The Catcher in the Rye” (1951)

Salinger usually writes of very young people. His short novel “The Catcher in the Rye” appeared in 1951. The book became popular with its readers and was admired by many writers. Salinger depicted the indefinable vexations that caused discomfort and pain to the sensitive and roused the feeling of protest among the sensible.

Salinger used an original form of narration. The story is told by a teenager in funny schoolboy slang. The tone of narration is intimate and friendly. The main character, Holden Caulfield, seems to be full of laughter. But through the boy’s artless humorous talk his tragic attitude towards life soon becomes visible. He is seeking something he can’t find; crying for something he knows not what; he is angry and defiant he knows not why; he is fighting something but all in vain because it is invisible; and he despairs. This “something” is Salinger’s theme. It is Truth. Truth and Beauty have disappeared in the large cities of the 20th century. Salinger describes the trying situation of a good and sensitive boy who can’t conform to the corrupted morals and conventions of the adult world.

Holden Caulfield is a sixteen-year-old pupil in the Pencey Preparatory school, which is a boarding-school for boys from well-to-do families. Just before Christmas, he is expelled – “kicked out” – for not studying. He has failed in every subject except English, and this is the third school he is flunked out of. He is not a bit sorry. Holden Caulfield hates school and all teachers.

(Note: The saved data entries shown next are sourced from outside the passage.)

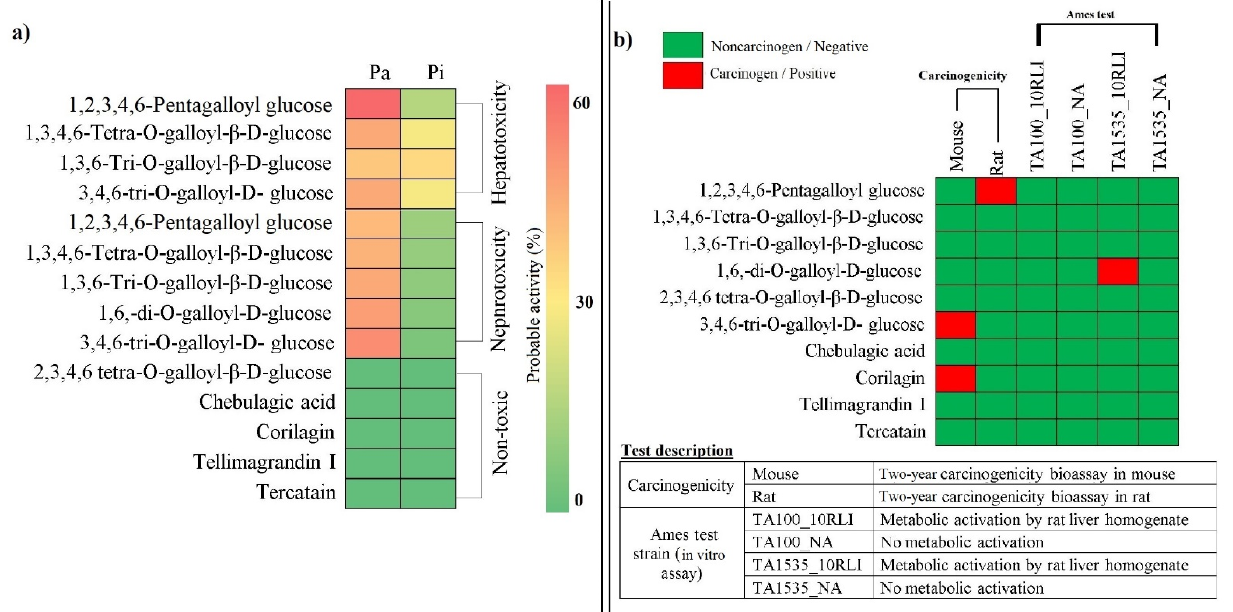
Figure 12. Heat map representation of phytocompounds with their probable ( a ) side effects and ( b ) toxicity.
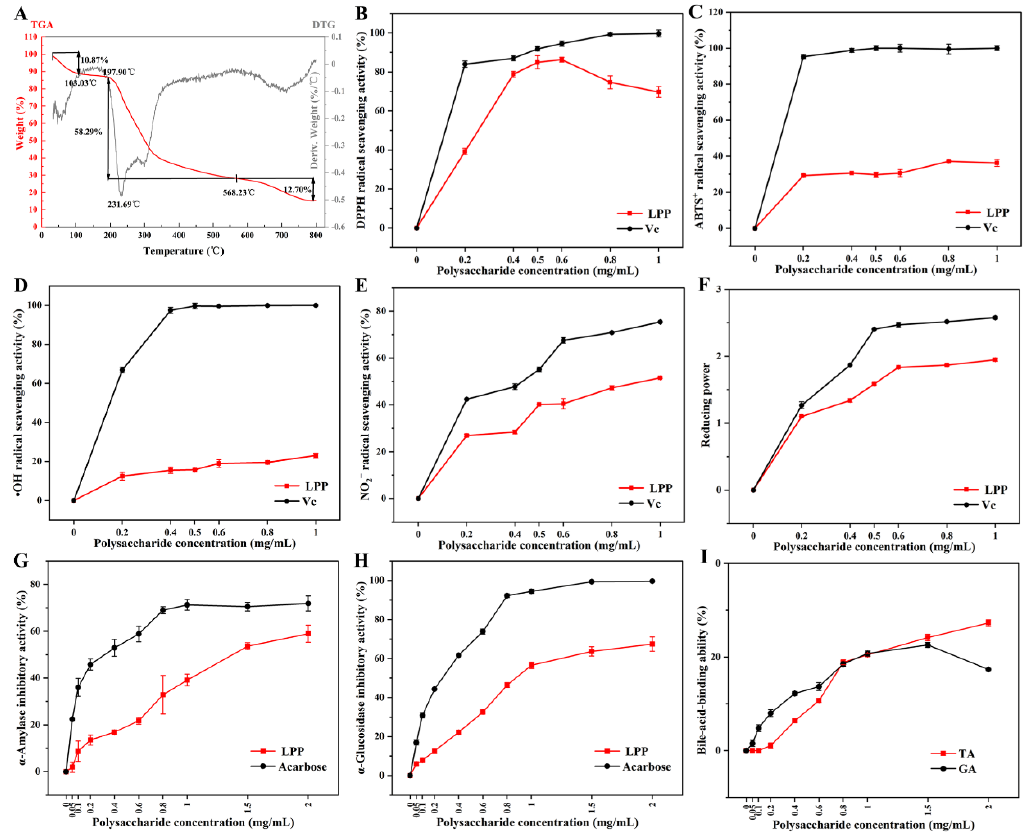
Figure 4. The properties of LPP. ( A ) Thermal properties, ( B ) DPPH radical scavenging activity in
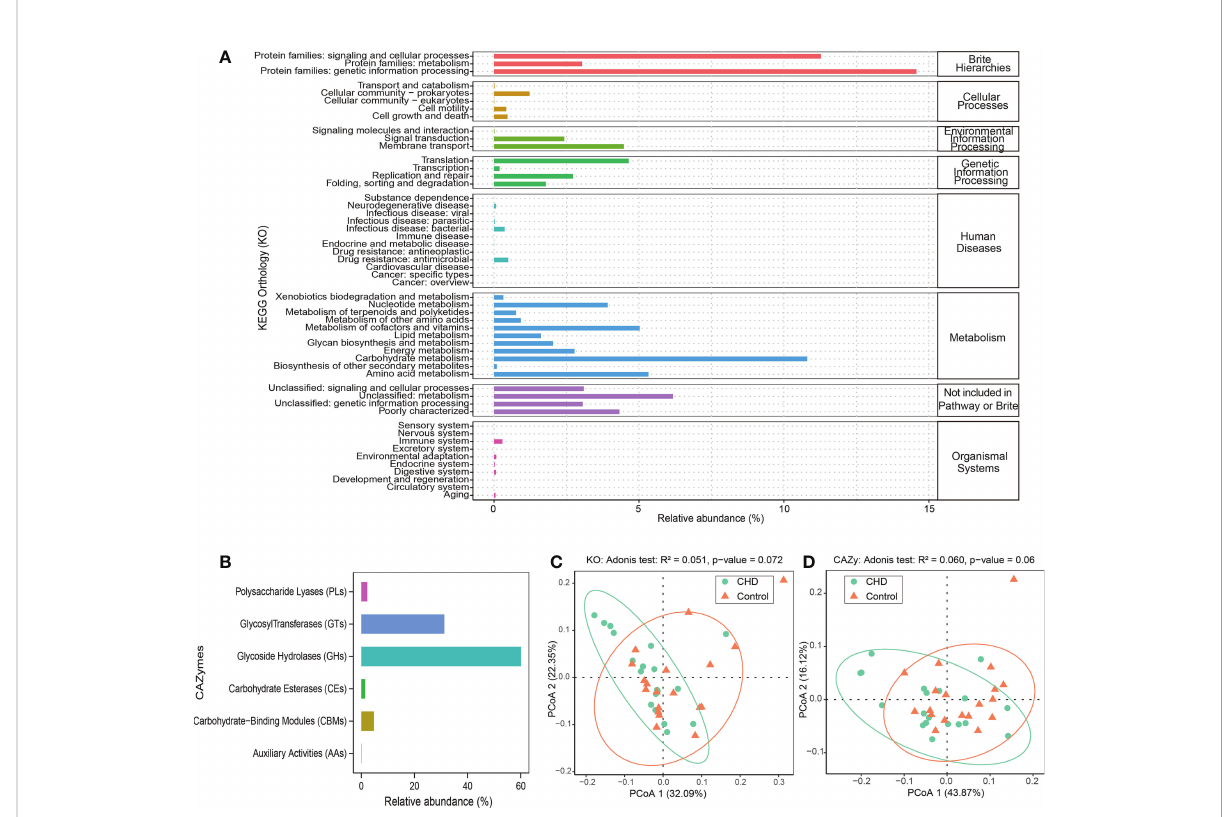
FIGURE 2 Function pro fi les of gut microbiota. (A) KEGG orthology (KO) relative abundance of gut microbiota. (B) carbohydrate-active enzymes (CAZymes) relative abundance of gut microbiota. (C, D) Dimensionality reduction PCoA and Adonis test of KO and CAZymes based on Bray-Curtis distance metrics between CHD and control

Holden himself tells us about his family. We learn from bits and ends of his little chronicle that his father is a successful lawyer; that his mother is a kind woman and has artistic tastes; that there are four children in the family. The youngest of the family is his little sister, Phoebe, who seems to understand him. But outside his family Holden has no real friends. Holden even dislikes sport because it is based on ambition and competition. Holden hates pretence. All his schoolmates try to imitate the “adult” world, but he, in protest, behaves like a kid of 12. He can’t accept this world, and he takes refuge in lying. When Holden can’t stand the atmosphere of his school any longer, he escapes to New York. He wants to be alone and have some rest. But Holden is unable to become a hermit. He wants to know what life is made of. Throughout the story Holden tries to find out what people live for. Holden is awfully lonely and unhappy.

The field of rye is the symbolic world of childhood in the short novel. Holden wants to guard the children playing in the rye from “growing up”, because to grow up means to fall in with the “adult” world of modern America and it is as dangerous and fatal as falling off a cliff into an abyss.

A western critic has said about Salinger that he is one of today’s few authors who write about man with hope.